When I think of my favourite game, I think of hours spent in my room, playing The Sims 4, creating characters and little stories within the game.
The franchise is basically a life-simulator game where you can create your own ‘sim’ and walk them through life, completing milestones like getting a job, building a house and raising a family.
However, this type of gameplay is only surface level, which makes the game so appealing to so many players. There are no rules when it comes to The Sims; players can do whatever they choose – for example, those with Machiavellian tendencies can go round causing havoc to the world, killing sims just because they can! The Sims team even encourage this, creating unconventional deaths such as being killed by a mutated plant with the head of a cow (creatively named a Cowplant).

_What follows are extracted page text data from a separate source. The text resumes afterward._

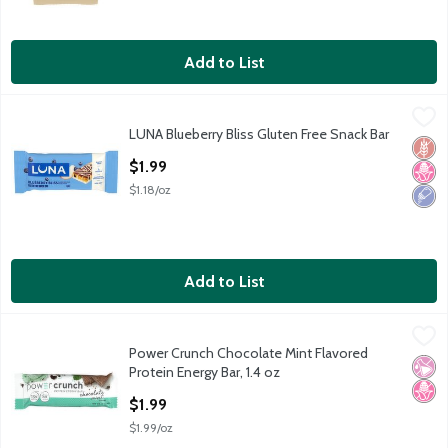
Add to List
LUNA Blueberry Bliss Gluten Free Snack Bar
Luna
,
$1.99
LUNA Blueberry Bliss Gluten Free Snack Bar
LUNA Blueberry Bliss Gluten Free Snack Bar
Glut
No H
Low 
Open Product Description
$1.99
$1.18/oz
Add to List
Power Crunch Chocolate Mint Flavored Protein Energy Bar, 1.4 
Power Crunch
Power Crunch Chocolate Mint Flavored
Power Crunch Chocolate Mint Flavored Protein Energy Bar, 1.4 
No Ar
No H
Protein Energy Bar, 1.4 oz
Open Product Description
$1.99
$1.99/oz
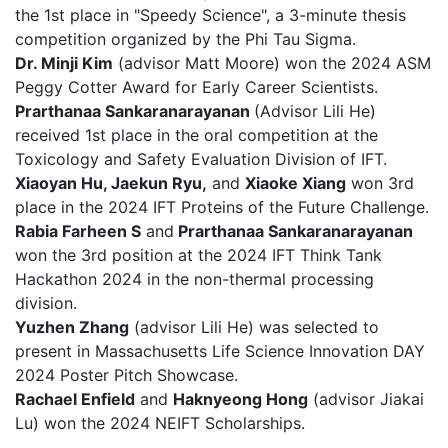
the 1st place in "Speedy Science", a 3-minute thesis
competition organized by the Phi Tau Sigma.
Dr. Minji Kim
(advisor Matt Moore) won the 2024 ASM
Peggy Cotter Award for Early Career Scientists.
Prarthanaa Sankaranarayanan
(Advisor Lili He)
received 1st place in the oral competition at the
Toxicology and Safety Evaluation Division of IFT.
Xiaoyan Hu, Jaekun Ryu,
and
Xiaoke Xiang
won 3rd
place in the 2024 IFT Proteins of the Future Challenge.
Rabia Farheen S
and
Prarthanaa Sankaranarayanan
won the 3rd position at the 2024 IFT Think Tank
Hackathon 2024 in the non-thermal processing
division.
Yuzhen Zhang
(advisor Lili He) was selected to
present in Massachusetts Life Science Innovation DAY
2024 Poster Pitch Showcase.
Rachael Enfield
and
Haknyeong Hong
(advisor Jiakai
Lu) won the 2024 NEIFT Scholarships.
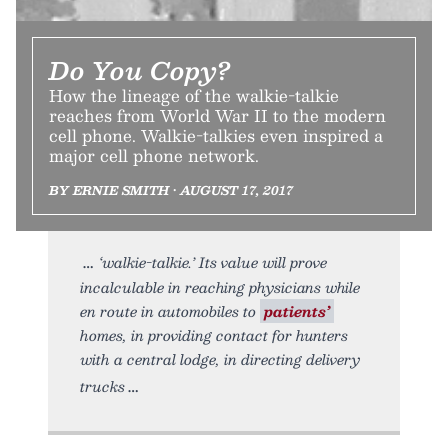
Do You Copy?
How the lineage of the walkie-talkie
reaches from World War II to the modern
cell phone. Walkie-talkies even inspired a
major cell phone network.
BY ERNIE SMITH • AUGUST 17, 2017
‘walkie-talkie.’ Its value will prove
incalculable in reaching physicians while
en route in automobiles to
patients’
homes, in providing contact for hunters
with a central lodge, in directing delivery
trucks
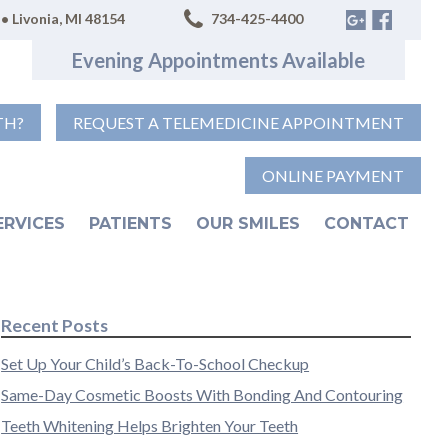
• Livonia, MI 48154
734-425-4400
Evening Appointments Available
TH?
REQUEST A TELEMEDICINE APPOINTMENT
ONLINE PAYMENT
ERVICES
PATIENTS
OUR SMILES
CONTACT
Recent Posts
Set Up Your Child’s Back-To-School Checkup
Same-Day Cosmetic Boosts With Bonding And Contouring
Teeth Whitening Helps Brighten Your Teeth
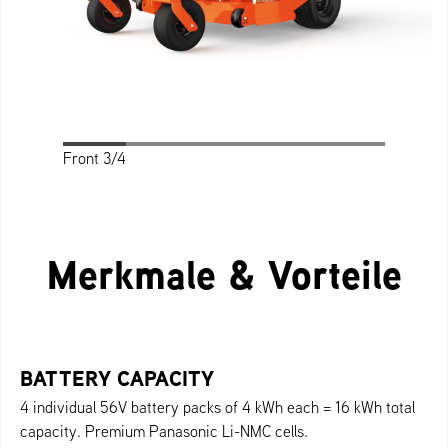
Front 3/4
Front
Profile
Rear
Rear 3/4
Top
Merkmale & Vorteile
BATTERY CAPACITY
4 individual 56V battery packs of 4 kWh each = 16 kWh total
capacity. Premium Panasonic Li-NMC cells.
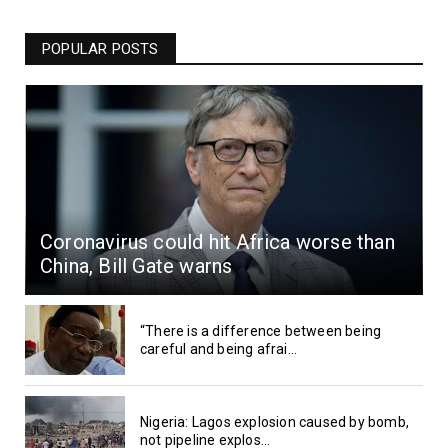
POPULAR POSTS
Coronavirus could hit Africa worse than
China, Bill Gate warns
“There is a difference between being
careful and being afrai...
Nigeria: Lagos explosion caused by bomb,
not pipeline explos...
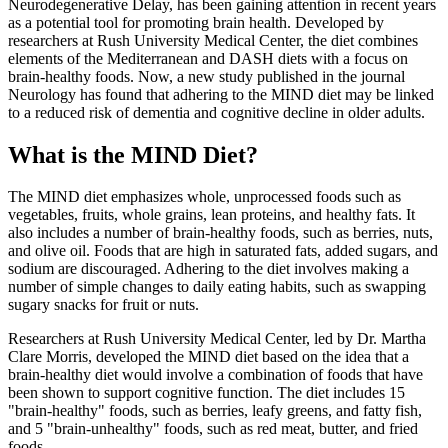
Neurodegenerative Delay, has been gaining attention in recent years
as a potential tool for promoting brain health. Developed by
researchers at Rush University Medical Center, the diet combines
elements of the Mediterranean and DASH diets with a focus on
brain-healthy foods. Now, a new study published in the journal
Neurology has found that adhering to the MIND diet may be linked
to a reduced risk of dementia and cognitive decline in older adults.
What is the MIND Diet?
The MIND diet emphasizes whole, unprocessed foods such as
vegetables, fruits, whole grains, lean proteins, and healthy fats. It
also includes a number of brain-healthy foods, such as berries, nuts,
and olive oil. Foods that are high in saturated fats, added sugars, and
sodium are discouraged. Adhering to the diet involves making a
number of simple changes to daily eating habits, such as swapping
sugary snacks for fruit or nuts.
Researchers at Rush University Medical Center, led by Dr. Martha
Clare Morris, developed the MIND diet based on the idea that a
brain-healthy diet would involve a combination of foods that have
been shown to support cognitive function. The diet includes 15
"brain-healthy" foods, such as berries, leafy greens, and fatty fish,
and 5 "brain-unhealthy" foods, such as red meat, butter, and fried
foods.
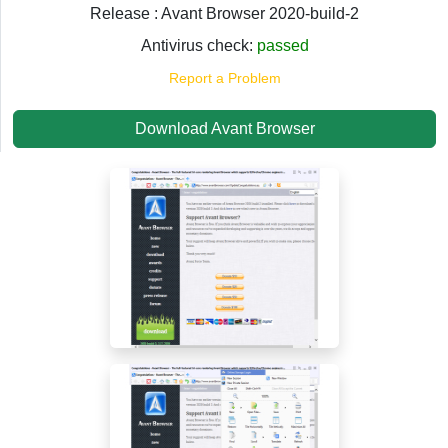
Release : Avant Browser 2020-build-2
Antivirus check:
passed
Report a Problem
Download Avant Browser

The developers certainly have a sense of humour and have further encouraged players’ wacky interests by bringing out different expansions of the game to suit each taste. For those like me, who want to play a more conventional, world-building game, there is a pack released called Parenthood which allows deeper relationships and stories to be made between parents and children. For those with more fantastical sensibilities there is a pack named Realm of Magic where you can explore a wizarding world. One doesn’t even have to play with characters; what makes it so popular to some is its focus on building, bringing out packs which centre solely on build items.
Another reason why I love The Sims so much is down to its community aspect. Those who play it feel a sense of belonging created by both The Sims team and other players – the developers constantly listen to players, sending out polls and questionnaires to see what they want next from a pack, and they also invite YouTubers of the game to test upcoming expansions and report their experiences online.
It may seem unexciting from an outside eye, but once you start playing you get lost in the experience, something I feel is a positive sign of a good computer game.